The Newsletter is published every two weeks from September through April and every three weeks from May through August. Copies are freely available at the Computing Center (North Campus) and at NUBS, the North University Building remote batch station (Main Campus); they will also be sent upon request to individuals in University academic, administrative, and research units. We regret that we are unable to send copies to local users via U.S. mail, or to individual users in University residence halls. Persons not affiliated with The University of Michigan or who are not authorized users of the Computing Center may receive the Newsletter upon payment of a $10.00 yearly subscription. Checks should be made out to The University of Michigan. We will gladly exchange newsletters with other university, government, or nonprofit computing installations.

The Newsletter welcomes readers' contributions.

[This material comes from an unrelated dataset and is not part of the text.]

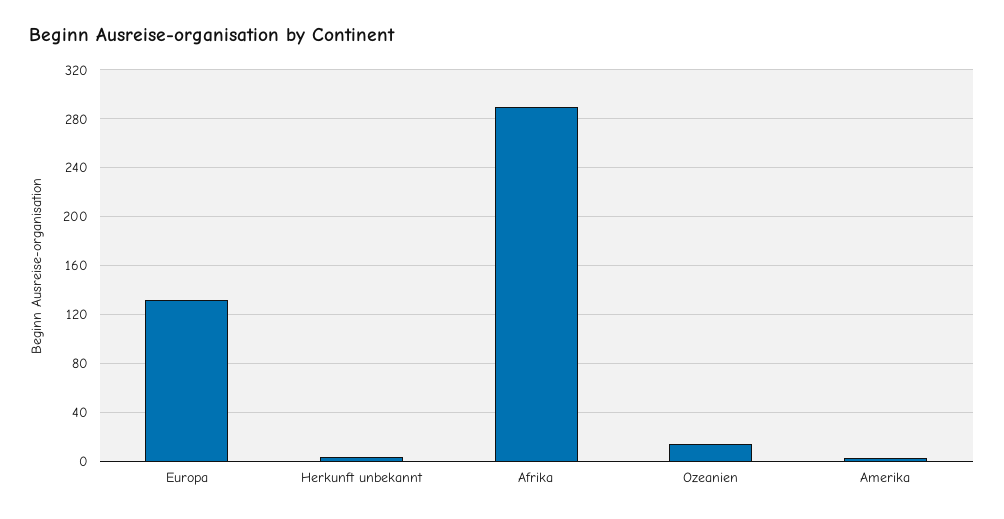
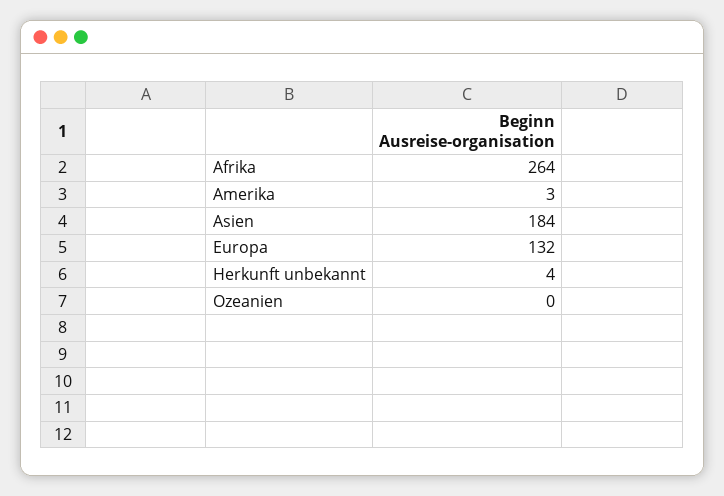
Afrika: 290 -> 264
Ozeanien: 15 -> 0
Asien: none -> 184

To be considered for publication, they should bear the author's name, address, and phone number. We will withhold the author's name upon request. Communications may be sent to the editor or dropped into the suggestion boxes.

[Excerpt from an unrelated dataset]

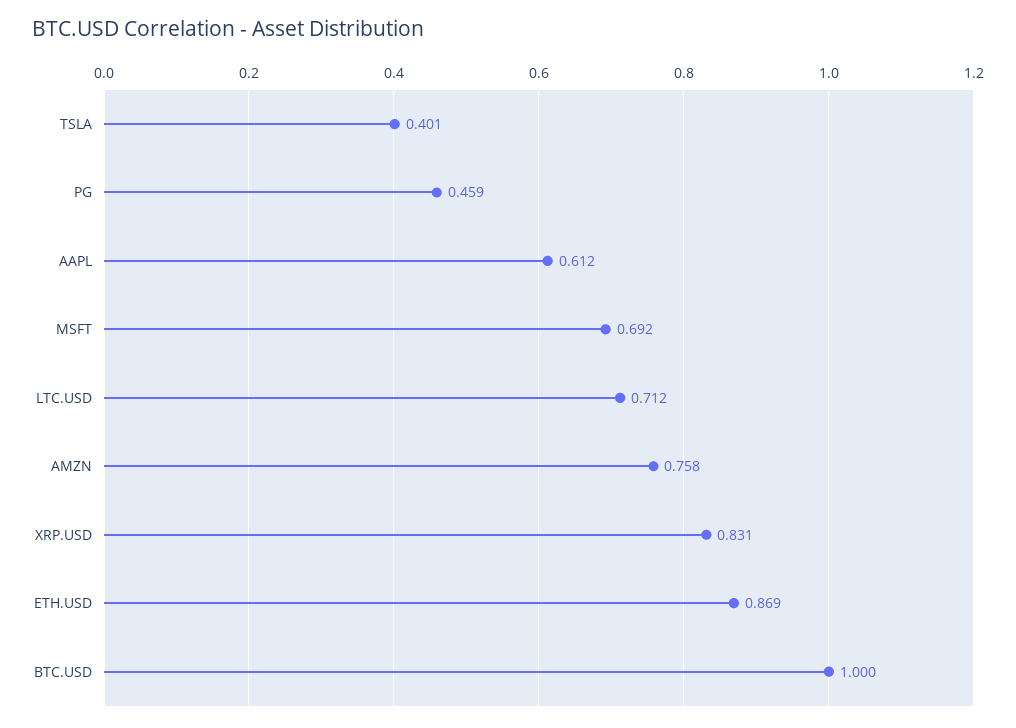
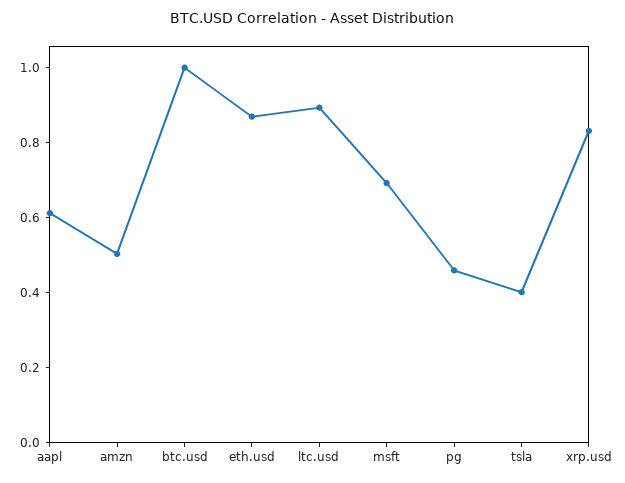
LTC.USD: 0.712 -> 0.9
AMZN: 0.758 -> 0.5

Portions of the Newsletter may be reprinted without permission so long as the source is clearly acknowledged. To avoid misunderstandings, any abridgments of reprinted material should be indicated by ellipsis marks (...) and editorial interpolations should be enclosed in brackets.

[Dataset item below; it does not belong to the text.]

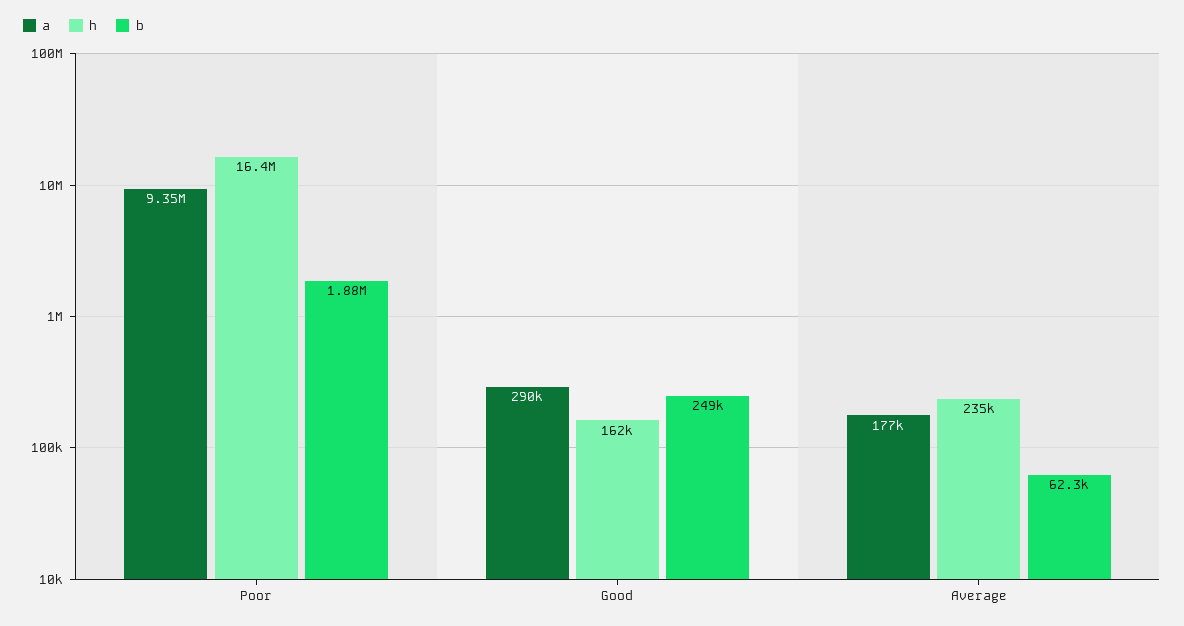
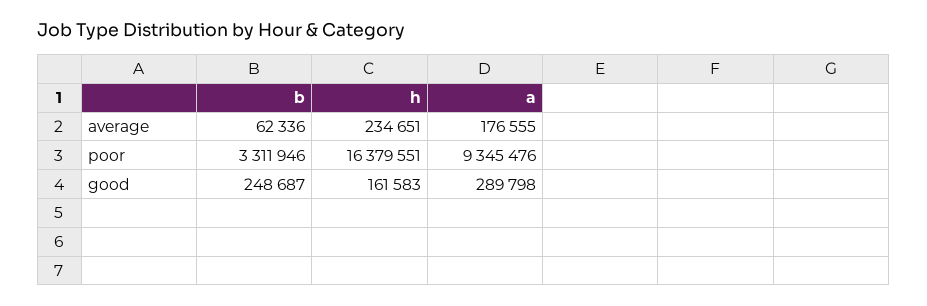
b, Poor: 1880000 -> 3311946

Editor: Mrs. Mary Ann Wilkes Subscriptions: Mrs. Grace Preston Computing Center 1075 Beal Avenue Ann Arbor, Michigan 48105

313-764-2121

Paging

[Editor's Note: At the request of many users as well as our own staff members, the following article is reprinted from the University of British Columbia Computing Center Newsletter. It was written by J. Berryman, and appeared most recently in its entirety in Vol. 6, Number 2, February 1974. Minor changes have been made in keeping with the minor differences that exist between UBC's Computing Center and our own.]

PART I

Certain computer systems (MTS, for one) use a process called paging to increase the effective memory capacities of their machines. To help explain this process we have invented a game that is played by the same rules as those that control the paging process. Understanding the game is easier than understanding the actual paging process, because computers usually are surrounded by an air of confusion and mystery whereas games usually aren't. Part I gives the game rules, Part II gives the corresponding rules for the actual process, and Part III discusses the object of the game and how you can make the paging mechanism work best for your programs.

The Crating Game

Rules

  1. You can have up to eight million things. So can everybody else.
  2. Things are kept in crates that hold 4096 things each. Things in the same crate are called cratemates.
  3. Crates are stored either in the workshop or the warehouse. The workshop is almost always too small to hold all the crates.
  4. There is only one workshop and two warehouses. Everybody shares them.
  5. Each thing has its own thing number.
  6. What you do with a thing is to zark it. Everybody takes turns zarking.
  7. You can zark only your things, not anybody else's.
  8. Things can be zarked only when they're in the workshop.
  9. Only the Thing King knows whether a thing is in the workshop or in one of the warehouses.
  10. The longer a thing goes without being zarked, the grubbier it is said to become.
  11. The way you get your things is to ask the Thing King. The Thing King gives out things only in bunches of eight. This is to keep the royal overhead down.
  12. The way you zark one of your things is to give its thing number. If you give the number of a thing that happens to be in the workshop, it is zarked immediately. If not, the Thing King finds the grubbiest thing in the workshop, whether it is yours or somebody else's. He packs it off—in its crate, with all its cratemates—to the warehouse. In its place, he puts the crate containing your thing. Your thing then gets zarked, even though the Thing King had to go to some trouble for you. You never know that your thing wasn't in the shop all along.